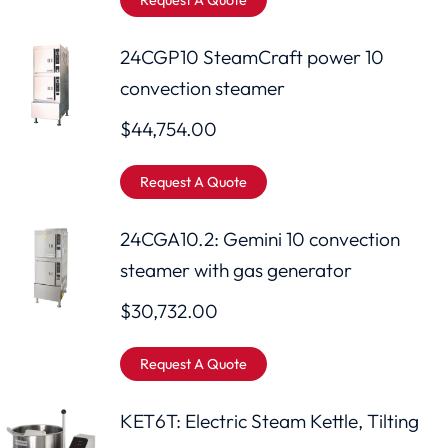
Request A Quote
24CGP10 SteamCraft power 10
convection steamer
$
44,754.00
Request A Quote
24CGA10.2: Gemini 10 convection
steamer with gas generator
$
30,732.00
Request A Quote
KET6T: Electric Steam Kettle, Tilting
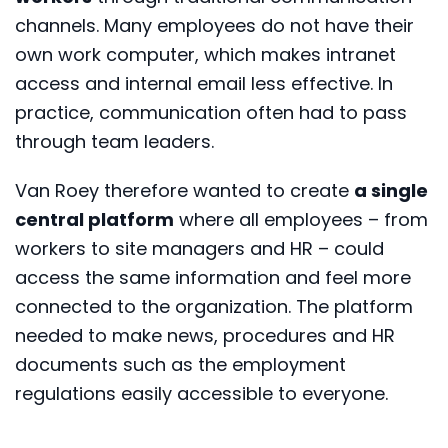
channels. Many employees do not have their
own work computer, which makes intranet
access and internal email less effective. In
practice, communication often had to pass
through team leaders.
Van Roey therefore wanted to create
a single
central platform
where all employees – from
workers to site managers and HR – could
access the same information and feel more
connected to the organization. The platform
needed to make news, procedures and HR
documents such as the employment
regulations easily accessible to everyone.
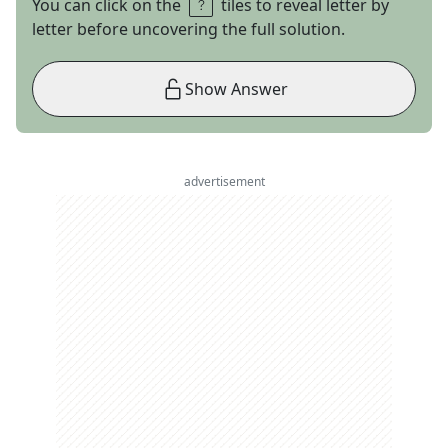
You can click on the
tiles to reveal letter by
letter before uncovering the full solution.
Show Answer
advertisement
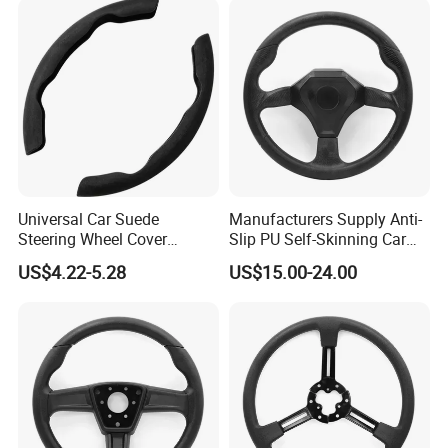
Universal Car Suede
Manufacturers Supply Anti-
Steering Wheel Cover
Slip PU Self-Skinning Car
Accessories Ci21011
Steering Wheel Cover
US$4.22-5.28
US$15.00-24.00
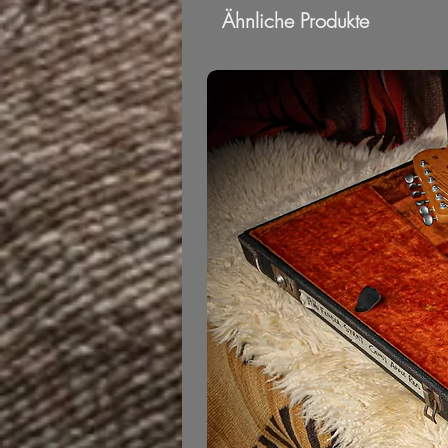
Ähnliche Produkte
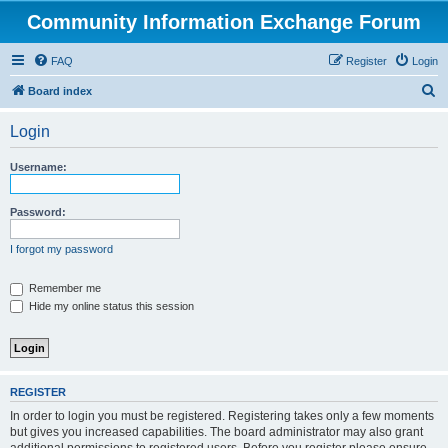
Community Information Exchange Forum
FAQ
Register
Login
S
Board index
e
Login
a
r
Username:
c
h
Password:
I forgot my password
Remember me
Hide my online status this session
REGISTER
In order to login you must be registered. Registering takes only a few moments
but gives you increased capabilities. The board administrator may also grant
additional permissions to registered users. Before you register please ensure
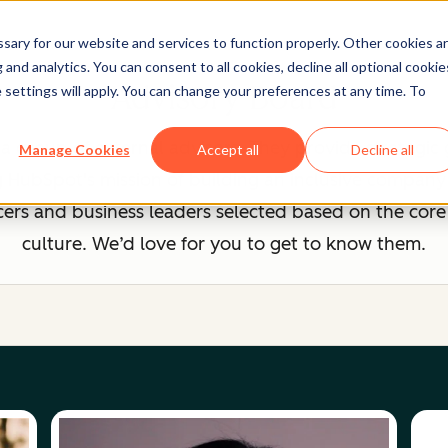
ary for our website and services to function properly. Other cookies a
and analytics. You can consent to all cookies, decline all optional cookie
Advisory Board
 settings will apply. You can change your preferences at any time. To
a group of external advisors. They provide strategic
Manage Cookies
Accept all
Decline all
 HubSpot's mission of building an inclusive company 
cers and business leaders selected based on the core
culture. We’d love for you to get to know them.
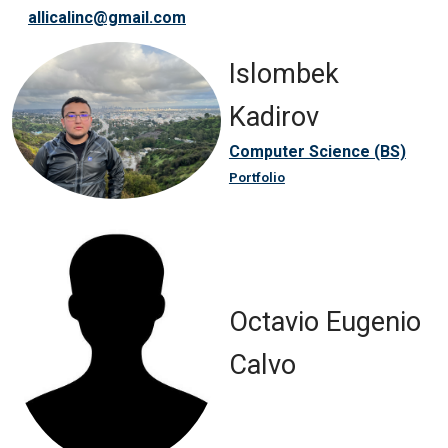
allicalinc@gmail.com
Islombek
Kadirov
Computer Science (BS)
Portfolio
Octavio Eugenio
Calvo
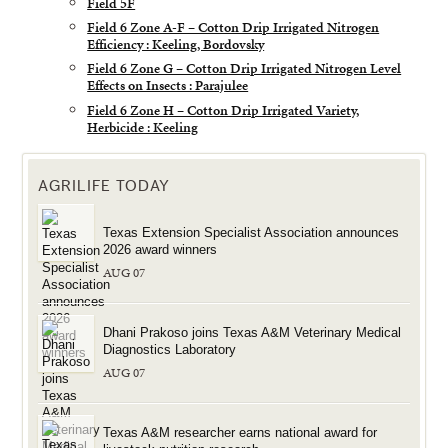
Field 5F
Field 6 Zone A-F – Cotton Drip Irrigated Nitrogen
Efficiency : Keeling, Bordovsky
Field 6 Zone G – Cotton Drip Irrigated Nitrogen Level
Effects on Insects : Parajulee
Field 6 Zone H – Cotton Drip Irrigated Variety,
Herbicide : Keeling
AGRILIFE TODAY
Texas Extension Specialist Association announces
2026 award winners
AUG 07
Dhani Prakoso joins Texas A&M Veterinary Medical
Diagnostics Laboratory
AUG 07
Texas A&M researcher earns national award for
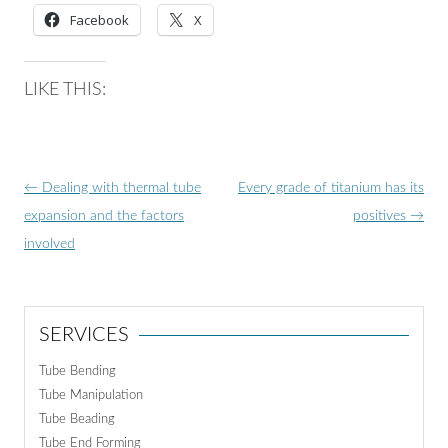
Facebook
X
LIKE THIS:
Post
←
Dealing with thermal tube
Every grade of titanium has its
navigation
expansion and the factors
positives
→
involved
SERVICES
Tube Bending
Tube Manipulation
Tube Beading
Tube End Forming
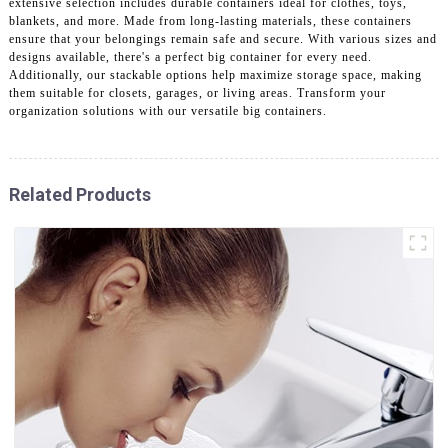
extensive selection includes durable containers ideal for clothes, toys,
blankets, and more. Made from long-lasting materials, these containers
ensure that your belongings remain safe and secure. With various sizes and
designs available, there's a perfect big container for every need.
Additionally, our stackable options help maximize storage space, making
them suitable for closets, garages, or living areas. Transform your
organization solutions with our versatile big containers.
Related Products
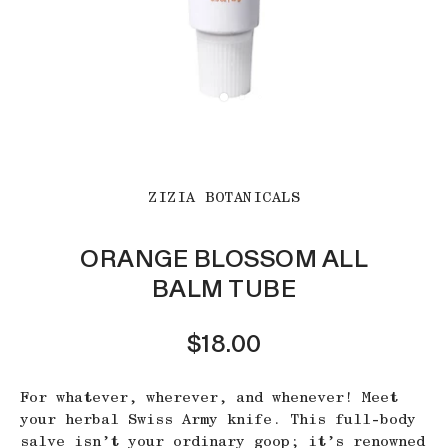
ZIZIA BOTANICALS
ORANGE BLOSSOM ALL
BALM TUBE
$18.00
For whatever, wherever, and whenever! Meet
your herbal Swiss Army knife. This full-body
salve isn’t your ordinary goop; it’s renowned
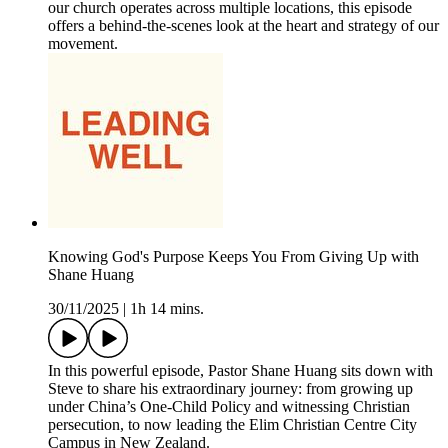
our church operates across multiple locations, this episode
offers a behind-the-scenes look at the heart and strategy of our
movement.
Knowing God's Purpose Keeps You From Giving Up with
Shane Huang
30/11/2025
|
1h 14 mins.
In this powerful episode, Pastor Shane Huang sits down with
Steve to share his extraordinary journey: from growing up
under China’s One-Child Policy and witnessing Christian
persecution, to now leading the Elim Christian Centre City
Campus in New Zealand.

§ **What the task asks**
Would you reproduce, exactly and with nothing added, every line from the beginning of the entries above through the line that contains "cers and business", both included, leaving out the pictures?

§ **Problem solution**
Request A Quote
24CGP10 SteamCraft power 10
convection steamer
$
44,754.00
Request A Quote
24CGA10.2: Gemini 10 convection
steamer with gas generator
$
30,732.00
Request A Quote
KET6T: Electric Steam Kettle, Tilting
channels. Many employees do not have their
own work computer, which makes intranet
access and internal email less effective. In
practice, communication often had to pass
through team leaders.
Van Roey therefore wanted to create
a single
central platform
where all employees – from
workers to site managers and HR – could
access the same information and feel more
connected to the organization. The platform
needed to make news, procedures and HR
documents such as the employment
regulations easily accessible to everyone.
You can click on the
tiles to reveal letter by
letter before uncovering the full solution.
Show Answer
advertisement
Universal Car Suede
Manufacturers Supply Anti-
Steering Wheel Cover
Slip PU Self-Skinning Car
Accessories Ci21011
Steering Wheel Cover
US$4.22-5.28
US$15.00-24.00
Ähnliche Produkte
Community Information Exchange Forum
FAQ
Register
Login
S
Board index
e
Login
a
r
Username:
c
h
Password:
I forgot my password
Remember me
Hide my online status this session
REGISTER
In order to login you must be registered. Registering takes only a few moments
but gives you increased capabilities. The board administrator may also grant
additional permissions to registered users. Before you register please ensure
ary for our website and services to function properly. Other cookies a
and analytics. You can consent to all cookies, decline all optional cookie
Advisory Board
 settings will apply. You can change your preferences at any time. To
a group of external advisors. They provide strategic
Manage Cookies
Accept all
Decline all
 HubSpot's mission of building an inclusive company 
cers and business leaders selected based on the core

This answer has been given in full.